● TASK GOAL:
State how many lines in the records below contain the string "الدماغ", treating uppercase and lowercase as distinct. Give only the number.
_ _ _ _
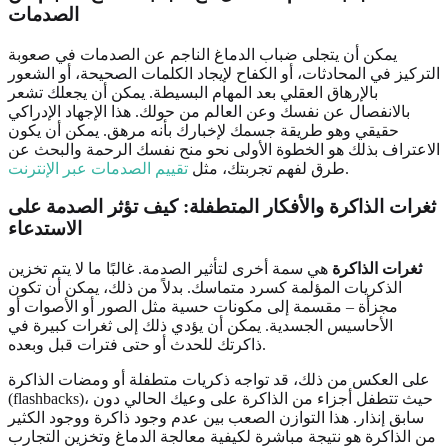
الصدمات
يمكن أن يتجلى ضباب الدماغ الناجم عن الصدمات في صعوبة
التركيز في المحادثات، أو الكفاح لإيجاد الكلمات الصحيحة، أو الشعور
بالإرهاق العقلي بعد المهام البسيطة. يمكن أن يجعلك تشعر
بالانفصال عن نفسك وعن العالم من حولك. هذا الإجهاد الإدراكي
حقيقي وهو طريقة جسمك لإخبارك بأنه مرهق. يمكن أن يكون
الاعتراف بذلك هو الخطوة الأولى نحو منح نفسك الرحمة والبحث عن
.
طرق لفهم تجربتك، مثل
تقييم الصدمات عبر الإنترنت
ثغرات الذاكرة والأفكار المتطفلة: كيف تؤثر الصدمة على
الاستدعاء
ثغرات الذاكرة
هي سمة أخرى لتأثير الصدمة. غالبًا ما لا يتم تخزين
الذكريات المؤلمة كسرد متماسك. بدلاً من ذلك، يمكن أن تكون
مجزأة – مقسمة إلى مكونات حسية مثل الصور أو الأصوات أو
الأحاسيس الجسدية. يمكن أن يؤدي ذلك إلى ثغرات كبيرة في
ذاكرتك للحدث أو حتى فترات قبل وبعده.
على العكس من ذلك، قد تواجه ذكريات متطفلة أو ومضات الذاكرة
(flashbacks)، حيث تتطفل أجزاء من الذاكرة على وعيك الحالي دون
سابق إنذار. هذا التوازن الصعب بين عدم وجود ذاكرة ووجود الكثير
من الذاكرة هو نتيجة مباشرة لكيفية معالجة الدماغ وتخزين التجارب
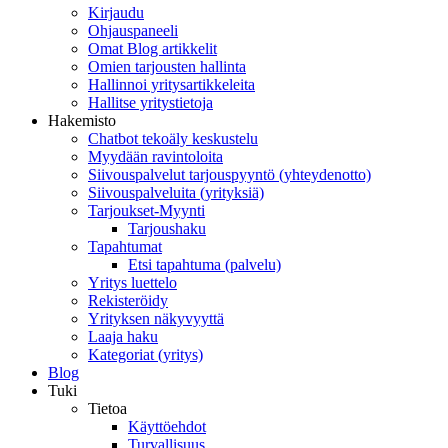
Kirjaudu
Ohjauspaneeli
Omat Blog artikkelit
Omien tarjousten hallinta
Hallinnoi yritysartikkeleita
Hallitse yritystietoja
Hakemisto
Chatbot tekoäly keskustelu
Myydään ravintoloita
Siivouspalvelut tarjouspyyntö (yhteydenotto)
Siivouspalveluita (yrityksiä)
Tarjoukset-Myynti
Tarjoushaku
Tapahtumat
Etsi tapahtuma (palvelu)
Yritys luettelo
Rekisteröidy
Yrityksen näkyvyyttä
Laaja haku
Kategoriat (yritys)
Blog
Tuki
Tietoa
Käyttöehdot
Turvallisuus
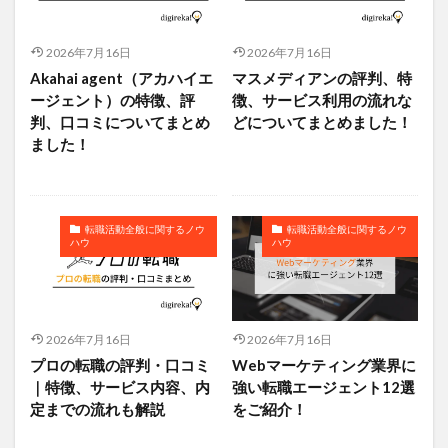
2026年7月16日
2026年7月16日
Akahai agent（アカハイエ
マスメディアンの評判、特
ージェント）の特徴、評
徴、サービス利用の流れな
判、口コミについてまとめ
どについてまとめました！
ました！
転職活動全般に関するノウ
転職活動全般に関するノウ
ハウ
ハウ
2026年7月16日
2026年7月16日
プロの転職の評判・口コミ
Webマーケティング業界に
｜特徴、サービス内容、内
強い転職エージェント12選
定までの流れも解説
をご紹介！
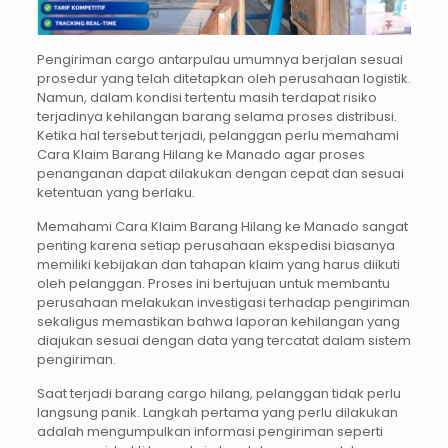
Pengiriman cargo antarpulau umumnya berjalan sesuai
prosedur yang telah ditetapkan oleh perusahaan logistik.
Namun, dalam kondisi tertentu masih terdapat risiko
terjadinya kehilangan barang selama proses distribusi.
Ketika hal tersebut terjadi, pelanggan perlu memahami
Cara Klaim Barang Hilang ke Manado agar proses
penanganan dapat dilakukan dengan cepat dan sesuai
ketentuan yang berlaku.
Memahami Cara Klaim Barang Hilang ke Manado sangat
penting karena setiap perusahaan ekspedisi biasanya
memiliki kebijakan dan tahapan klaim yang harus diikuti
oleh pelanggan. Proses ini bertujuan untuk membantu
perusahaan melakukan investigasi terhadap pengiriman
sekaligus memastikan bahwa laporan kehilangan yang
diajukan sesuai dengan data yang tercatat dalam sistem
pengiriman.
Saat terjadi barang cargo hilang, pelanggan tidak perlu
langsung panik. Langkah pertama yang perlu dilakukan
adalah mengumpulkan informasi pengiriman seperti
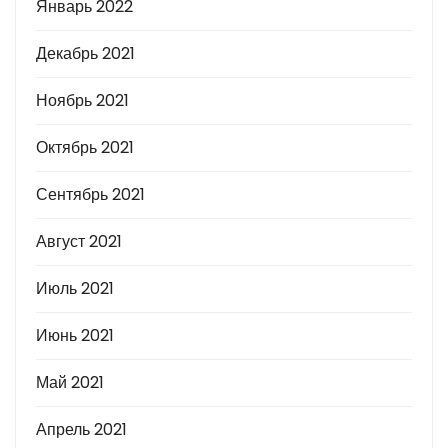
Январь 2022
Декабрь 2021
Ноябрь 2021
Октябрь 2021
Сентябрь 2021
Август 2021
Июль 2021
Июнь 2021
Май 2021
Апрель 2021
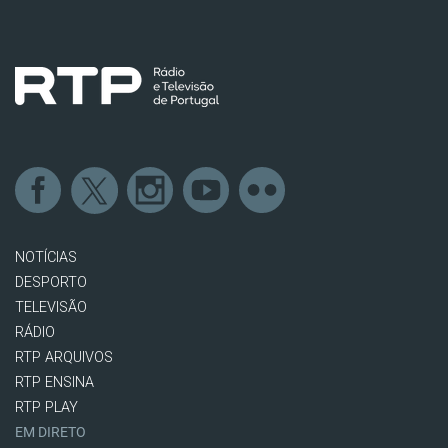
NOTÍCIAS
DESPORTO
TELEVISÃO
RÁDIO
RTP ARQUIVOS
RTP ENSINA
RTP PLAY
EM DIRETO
_ _ _ _
● OUTPUT FOR THIS EXERCISE:
2